…is prison for children and teachers:
…there are no public schools in America that I know of. They’re reeducation camps for people that weren’t educated in the first place, maybe, or little prisons, or pleasure domes for creepy teachers, or places where tubby women work out their neuroses about eating on helpless children at lunchtime — but there’s not much schooling going on in school. A public school is a really expensive, but shabby and ineffectual, private school that collects their tuition with the threat of eviction from your house.
…
The teachers in public school are as much at the mercy of this weird situation as the students. A teacher recently told us she has to keep a dossier on every child in the class, every day. That’s the Stasi, not Goodbye, Mr. Chips. They said that it’s not possible, really, so they have to make stuff up to finish it. All that time is subtracted from what little time they have for the kids in the first place. The teachers don’t know where all these weird directives come from any more than you do. They just don’t want to get fired for forgetting to rat out little Timmy if he chews his Pop-Tart in to a recognizable weapon-like shape. They go along to get along.
Peter Gray concurs:
Children come into the world beautifully designed to direct their own education. They are endowed by nature with powerful educative instincts, including curiosity, playfulness, sociability, attentiveness to the activities around them, desire to grow up and desire to do what older children and adults can do.
The evidence for all this as it applies to little children lies before the eyes of anyone who has watched a child grow from birth up to school age. Through their own efforts, children learn to walk, run, jump and climb. They learn from scratch their native language, and with that, they learn to assert their will, argue, amuse, annoy, befriend, charm and ask questions. Through questioning and exploring, they acquire an enormous amount of knowledge about the physical and social world around them, and in their play, they practice skills that promote their physical, intellectual, social and emotional development. They do all this before anyone, in any systematic way, tries to teach them anything.

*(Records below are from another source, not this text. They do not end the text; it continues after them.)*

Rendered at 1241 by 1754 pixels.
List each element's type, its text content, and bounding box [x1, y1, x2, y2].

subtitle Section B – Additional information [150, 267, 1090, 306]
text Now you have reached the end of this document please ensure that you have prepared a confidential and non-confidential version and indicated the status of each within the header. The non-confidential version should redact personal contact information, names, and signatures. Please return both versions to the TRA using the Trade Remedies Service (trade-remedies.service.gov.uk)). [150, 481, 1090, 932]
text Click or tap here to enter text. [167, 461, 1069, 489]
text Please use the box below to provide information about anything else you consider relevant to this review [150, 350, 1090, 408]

This amazing drive and capacity to learn does not turn itself off when children turn 5 or 6. We turn it off with our coercive system of schooling. The biggest, most enduring lesson of our system of schooling is that learning is work, to be avoided when possible.
The focus of my own research has been on learning in children who are of “school age,” but who aren’t sent to school, or not to school as conventionally understood. I’ve examined how children learn in cultures that don’t have schools, especially hunter-gatherer cultures, the kinds of cultures in which our species evolved. I’ve also studied learning in our culture by children who are trusted to take charge of their own education and are provided with the opportunity and means to educate themselves. In these settings, children’s natural curiosity and zest for learning persist all the way through childhood and adolescence, and into adulthood.
It’s a century-old disaster, and one (as usual) foisted on us by the “progressives.”